Über begrenzte Mittel können die anderen drei Kandidaten nicht klagen. Um die letzten unentschlossenen WählerInnen für sich zu gewinnen, mobilisierten die beiden etablierten Parteien zu ihren Wahlkampfauftaktveranstaltungen jeweils mehrere hunderttausend TeilnehmerInnen. Die populäre Rockgruppe Perrozompopo veranstaltete eigens eine Konzerttour um die Jugendlichen zum Wählen aufzurufen. Es herrscht so etwas wie Aufbruchstimmung. Die Konkurrenz unter vier ernstzunehmenden Optionen bringt Würze in Nicaraguas Politik.
Selbstbewusste Bevölkerung
Wichtiger als ein Wechsel der Regierung ist vielleicht das gesteigerte Interesse an politischen Belangen. Maria Lopez Vigil, Herausgeberin der Zeitschrift envío, knüpft an dieses Interesse an: „Die Suche nach einem guten patrón ist bei uns kulturell verankert. ‚Erzähl mir, dass du mich liebst, auch wenn´s gelogen ist!’, rufen die Leute. Unsere Arbeit als Intellektuelle besteht darin, politische Bildung zu vermitteln und den Gedanken zu stärken, dass nur eine selbstbewusste und gut informierte Bevölkerung zur Verbesserung ihrer eigenen Situation beitragen kann.“ William Rodriguez vom Sozialforschungsinstitut CEI (Centro de Estudios Internacionales) geht noch weiter. „Der Pakt [von PLC und FSLN] war nur möglich durch die Schwäche der sozialen Bewegungen. Was wir brauchen, ist ein dritter Akteur neben der Regierung und den Parteien, und das ist die organisierte Bevölkerung. Die Demokratie in Nicaragua ist jung, man kann nicht alles auf einmal verlangen. Viele der sozialen Organisationen, wie die Gewerkschaften der LehrerInnen und der Gesundheitsangestellten, sind Kinder der Revolution und haben sich lange an die Weisungen der FSLN gehalten. Sie sind aber dabei, erwachsen und damit unabhängige Interessenvertretungen ihrer Mitglieder zu werden.“
In dieser Richtung aktiv ist auch das nationale Verbraucherschutznetzwerk RNDC, das mit durchdachter Informations- und Mobilisierungsarbeit die Proteste gegen den spanischen Stromkonzern Unión Fenosa koordiniert. Seit Monaten kommt es in Managua zu Demonstrationen gegen den Konzern, der für zahlreiche lange Stromausfälle und Preiserhöhungen verantwortlich ist. Das Netzwerk versteht es, militante Protestaktionen auf der Straße mit konkreten Vorschlägen an die Parlamentsabgeordneten zu verbinden. Die Diskussion um eine Rückverstaatlichung ist in vollem Gange. Der Journalist William Grigsby sieht hierin einen qualitativen Sprung für die sozialen Bewegungen in Nicaragua, weil sie ohne Zutun der FSLN einen erfolgreichen Kampf führt.

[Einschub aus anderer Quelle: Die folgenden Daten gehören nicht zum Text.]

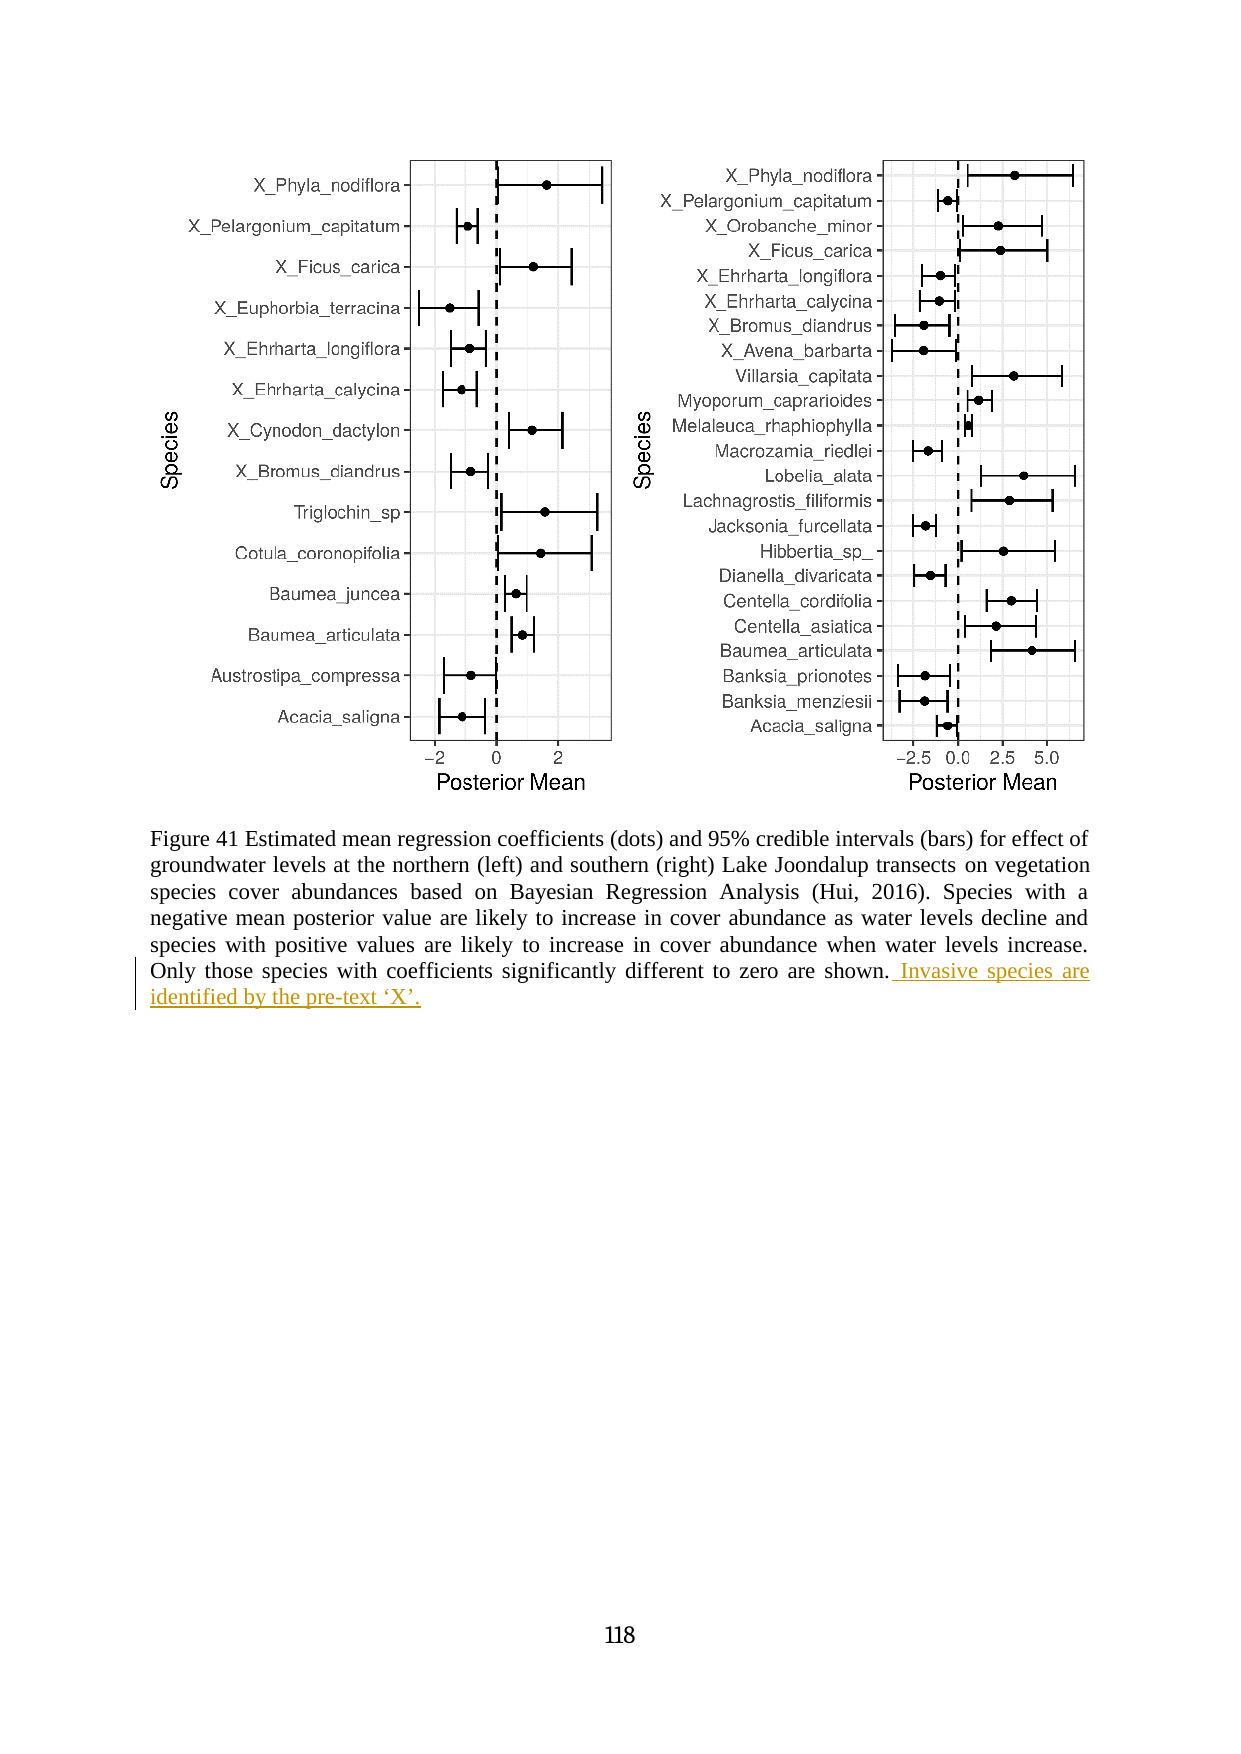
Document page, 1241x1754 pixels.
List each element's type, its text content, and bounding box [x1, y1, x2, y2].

Auch der Koordinator der ehemals sandinistischen Organisation Movimiento Comunal in Matagalpa, Sergio Saenz, sieht in dieser Strategie die Aufgabe seiner Organisation: „Wenn wir heute in Nicaragua etwas verändern wollen, geht das nur, indem wir Bewusstsein, politische Bildung und Organisationsfähigkeit der Bevölkerung stärken, und zwar unabhängig von Parteien, orientiert an Inhalten. Die Leute können sich nur selbst retten. In Nicaragua haben wir, als Erbe der Revolution, einen Staat, der relativ wenig repressiv ist und der Bevölkerung einiges an Beteiligungsmöglichkeiten bietet. Wir halten es derzeit für sinnvoll, diese Möglichkeiten auszuschöpfen. Das hindert uns nicht daran, vom MST in Brasilien Anregungen aufzunehmen, wenn auch dort die Strategie auf Unabhängigkeit vom Staat ausgerichtet ist.“
Und Hervin, Wahl-Neffe der eingangs erwähnten Bonbonverkäuferin Claris, bringt auf den Punkt, was Hoffnung macht: „Gane quien gane, seguimos luchando.“ – Wer auch immer gewinnt, wir kämpfen weiter.